Into the mix of all this then came Jamie Nelson, then Head of A&R at Parlophone, asking Shaznay – who was at a meeting to discuss writing for other artists on the label – what she and her bandmates were up to. Informing him of their recent reconnection, and without them actually being back in each other’s lives as bandmates, a new record deal was offered on the spot with Parlophone.
In hindsight, this was an incredibly brave – and as we’ll discuss – possibly unwise move to offer a new record deal to an act who has been dormant for nearly half a decade without testing the waters to see if there was still an audience and demand there, even whilst ‘Never Ever’ and ‘Pure Shores’ remained airplay staples. It was this that all parties were to find out to their cost.
I feel it’s important to say at this point that Studio 1, the resulting third album that they released with Parlophone, was and still is a mightily good record. Were it coming as an album released off the back of a reactivated greatest hits, it may have been a different story altogether sales wise. But regardless of the ultimate commercial fate that befell it, it still stands proud musically in their back catalogue.

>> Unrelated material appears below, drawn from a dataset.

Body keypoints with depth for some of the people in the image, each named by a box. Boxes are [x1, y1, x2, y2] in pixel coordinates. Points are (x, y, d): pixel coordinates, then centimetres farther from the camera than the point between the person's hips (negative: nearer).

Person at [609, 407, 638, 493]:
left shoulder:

It’s a pleasing update of the sound that had carried them thus far, their ear for lush harmonies still in tact, at times incorporating 60s and 70s sounds that called to mind Burt Bacharach or early reggae and ska. It was the latter that was particularly most evident on what ended up being the album’s first single ‘Rock Steady’.
Looking back, despite its instant chorus, and the fact it performed relatively well (it peaked at #3), it was a short song to say the least (just over 2 minutes to be precise) and sat somewhat at odds with the kind of thing they were known for. A well documented accusation from Girls Aloud – Cheryl in particular – saying it was ‘copying’ their sound didn’t help matters. But truly as a comeback single, its role, I feel, would have been better suited to the single that followed it.

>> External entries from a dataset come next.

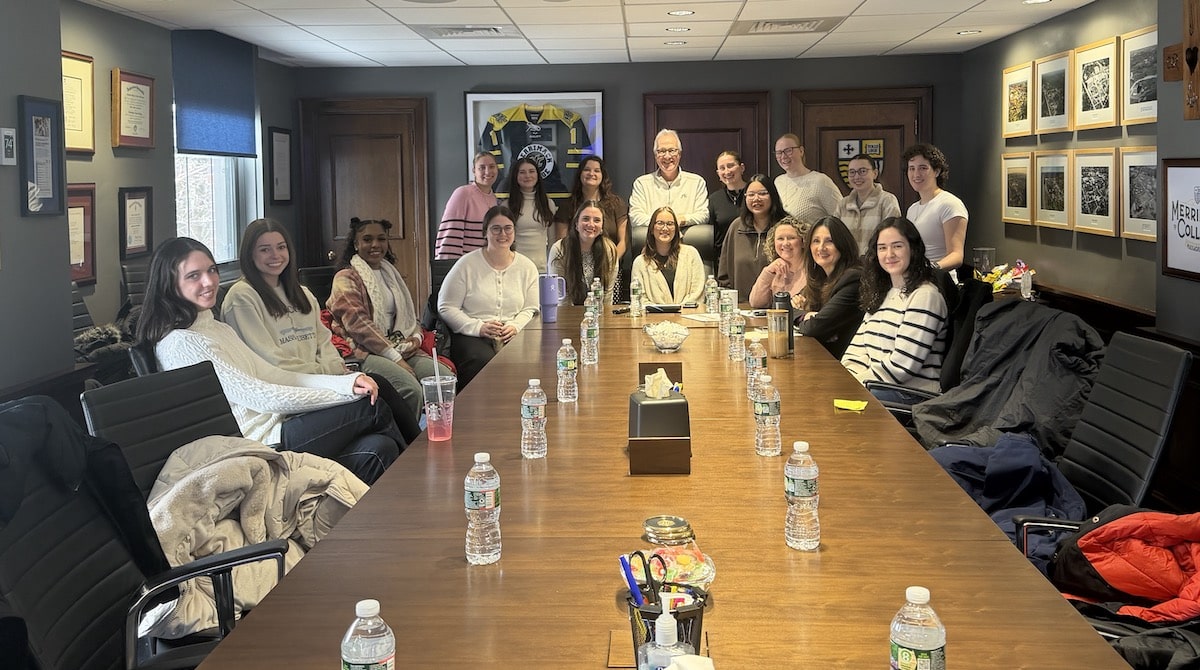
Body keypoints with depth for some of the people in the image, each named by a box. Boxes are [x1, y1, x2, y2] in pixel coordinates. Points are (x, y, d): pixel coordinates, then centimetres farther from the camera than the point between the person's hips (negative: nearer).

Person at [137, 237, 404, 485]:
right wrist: (346, 394, -11)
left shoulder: (221, 330, 18)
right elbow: (258, 397, -14)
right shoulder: (179, 343, -11)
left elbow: (272, 375, 10)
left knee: (377, 449, -14)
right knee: (371, 407, -5)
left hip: (275, 426, 8)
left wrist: (347, 382, -5)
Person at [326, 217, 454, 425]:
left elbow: (410, 315, 29)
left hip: (401, 348, 7)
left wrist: (417, 337, 4)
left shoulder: (390, 274, 26)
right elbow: (358, 325, -10)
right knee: (411, 389, -33)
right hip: (366, 353, -7)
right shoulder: (346, 278, 3)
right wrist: (395, 358, -16)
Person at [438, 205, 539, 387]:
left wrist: (515, 327, -10)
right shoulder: (467, 265, 3)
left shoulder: (527, 267, 13)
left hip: (513, 336, 3)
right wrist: (478, 327, -13)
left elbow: (530, 309, 12)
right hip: (471, 336, -2)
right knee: (484, 361, -35)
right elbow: (446, 307, 0)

A ballsy, part Neneh Cherry meets N*E*R*D hip hop laden banger about the excitement of being around a new love (‘Boy whenever you call / My stomach’s in bits / I can’t focus at all / You got me twisted’), ‘Chick Fit’ had the attitude and fun of their earlier releases (it happily sits next to say, ‘I Know Where It’s At’) but kept things fresh and moved them forward. Even now when they play it live on tour it’s still one of the best songs of the set.
That Parlophone seemed to turn off the money tap the second the Studio 1 album was released (it peaked at #40 before disappearing) and thus relegated this single to a digital download only release before dropping them unceremoniously is one thing. The press and industry at large failing to give them the chance to reemerge and be remembered for more than insignificant squabbles for gossip page fodder is another. ‘Chick Fit’ being nothing more than the pop equivalent of collateral damage? Pardon our French, but absolutely fucking not. It is one of their finest singles 15 years on. Fact.